Public comments are being accepted until Sept. 5.
Standard & Poor's Ratings Services downgraded nine classes of ACE Securities Corp. Home Equity Loan Trust transactions issued from 2004 to 2006 as a result of adverse collateral performance that has caused monthly losses to exceed monthly excess interest. Subprime loans are behind the securities.
The following Alt-A option adjustable-rate mortgage, negative-amortization transactions saw classes downgraded by Moody's Investors Service because of higher-than-anticipated rates of delinquency, foreclosure and real estate owned in the underlying collateral relative to credit enhancement levels:
- 224 tranches from 27 WaMu Mortgage Pass-Through Certificates issued from 2004 to 2007;
- 129 classes from 28 IndyMac INDX Mortgage Loan Trust securitizations from 2004 through 2007;
- 70 tranches from 11 Chevy Chase deals securitized from 2005 to 2007;
- 36 tranches from Merrill Lynch Alternative Note Asset Trust RMBS issued in 2007;
- 34 tranches from MASTR Adjustable Rate Mortgages Trust issuances from 2006 and 2007;
- 18 classes of four Structured Adjustable Rate Mortgage Loan Trust deals issued in 2005;
- 10 tranches from NovaStar Mortgage Funding Trust Series 2006-MTA1;
- seven tranches from Barclays Capital LLC Trust 2007-AA4;
- five classes of Zuni Mortgage Loan Trust 2006-OA1; and
- three tranches from MortgageIT Trust 2005-AR1.
Four transactions from the C-BASS Mortgage Loan Asset-Backed Certificates Series RP and SP from 2003, 2006 and 2007 saw 16 tranches downgraded by Moody's in light of the deteriorating housing market and rising delinquencies and foreclosures. The deals are backed by re-performing and seasoned mortgages.
Four classes of GSMPS Mortgage Loan Trust 2005-LT1 were downgraded by S&P, reflecting continued adverse performance of the re-performing loan collateral pool, resulting in the reduction of the available credit support available to support the affected classes.
Moody's downgraded the following net interest margin securities based on the performance of underlying transactions which has negatively impacted future residual payments to the NIM holders:
- 16 Lehman XS NIM Company NIMs from 2005 and 2006;
- 14 MASTR Alternative Loan NIMs from 2006;
- seven Bear Stearns Structured Products NIMs from 2004 and 2007;
- seven Cayman Nomura Asset Acceptance Corporation NIMs from 2005, 2006 and 2007;
- five SASCO Net Interest Margin Trust notes from 2003;
- five SARM NIM notes from 2005;
- three SAIL NIM notes from 2003;
- Long Beach Asset Holdings Corp.
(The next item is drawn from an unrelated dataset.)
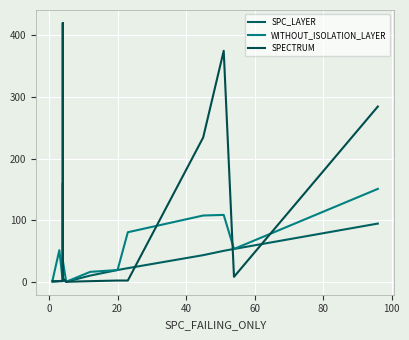

What is the value of the SPC_LAYER point at the 3rd from the left?

3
CI 2006-WL2 NIM;
- GSAA Home Equity Trust 2005-NIM6; and
- First Franklin CI-2 NIM Notes Series 2003-FFC.
In the commercial world, five classes of Banc of America Commercial Mortgage Inc., series 2001-PB1, were upgraded by Moody's because of increased defeasance and credit support and overall stable pool performance.
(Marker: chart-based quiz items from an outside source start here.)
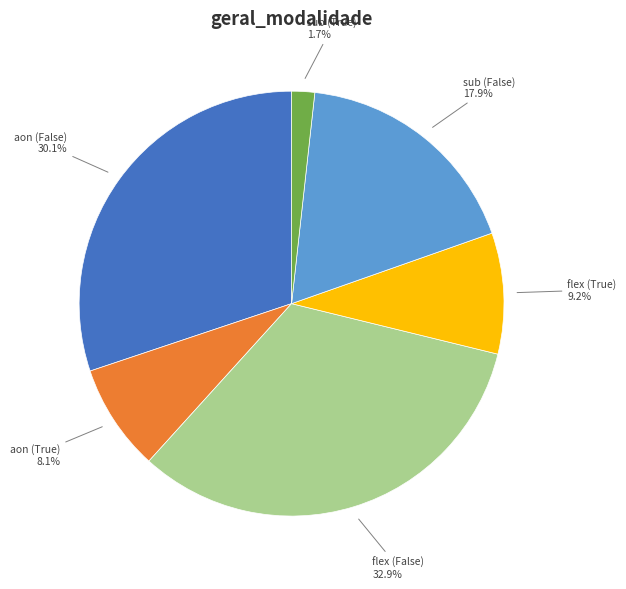

Is there a majority slice in this chart?

No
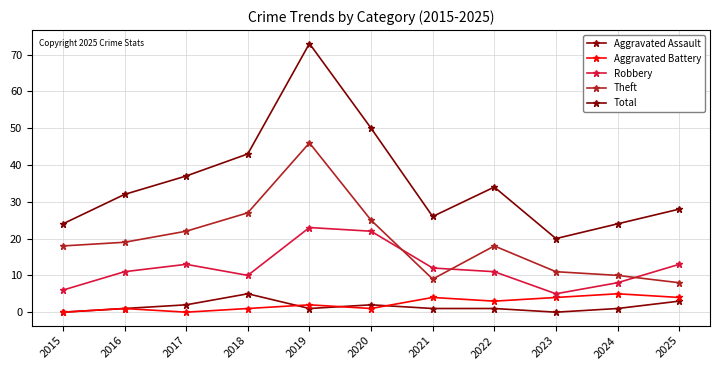

Reading left to right, extract all data points from this chart.

Aggravated Assault: 2015=0	2016=1	2017=2	2018=5	2019=1	2020=2	2021=1	2022=1	2023=0	2024=1	2025=3
Aggravated Battery: 2015=0	2016=1	2017=0	2018=1	2019=2	2020=1	2021=4	2022=3	2023=4	2024=5	2025=4
Robbery: 2015=6	2016=11	2017=13	2018=10	2019=23	2020=22	2021=12	2022=11	2023=5	2024=8	2025=13
Theft: 2015=18	2016=19	2017=22	2018=27	2019=46	2020=25	2021=9	2022=18	2023=11	2024=10	2025=8
Total: 2015=24	2016=32	2017=37	2018=43	2019=73	2020=50	2021=26	2022=34	2023=20	2024=24	2025=28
Two classes of GMAC Commercial Mortgage Securities Inc., series 1998-C1, were upgraded by Moody's due to increased credit support.
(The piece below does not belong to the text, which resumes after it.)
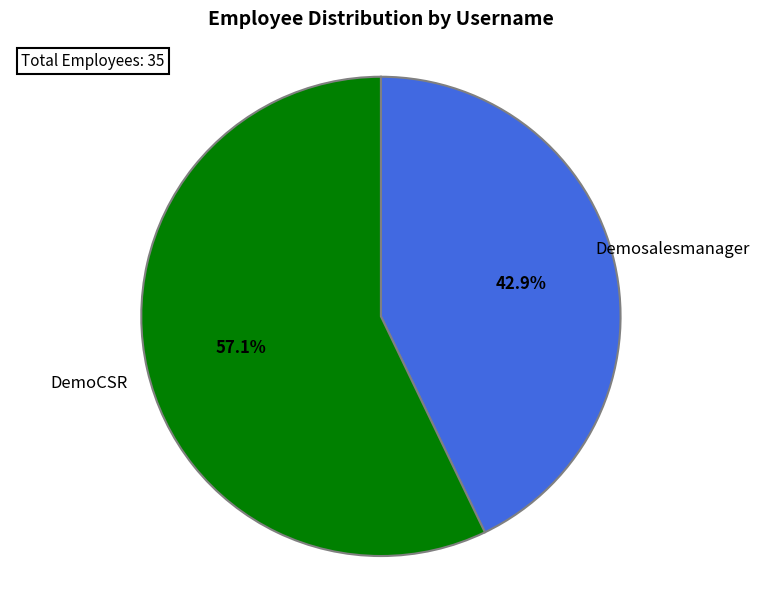

What is the largest slice in the pie chart?

DemoCSR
GS Mortgage Securities Corp. II 2006-RR3 saw 13 classes downgraded by S&P, while ratings were lowered on 32 classes of Greenwich Capital Commercial Mortgage 2007-RR2 and 2006-RR1.
Four classes of CBA Commercial Assets LLC, series 2006-2, were downgraded by Moody's because of increased realized losses and projected losses from loans in special servicing.
Three classes of Merrill Lynch Mortgage Trust 2006-C2 were downgraded by Moody's due to a decline in overall pool performance and increased loan-to-value ratio dispersion.
Moody's downgraded two classes of Greenwich Capital Commercial Funding Corp., series 2004-FL-2, as a result of performance issues with the two remaining loans.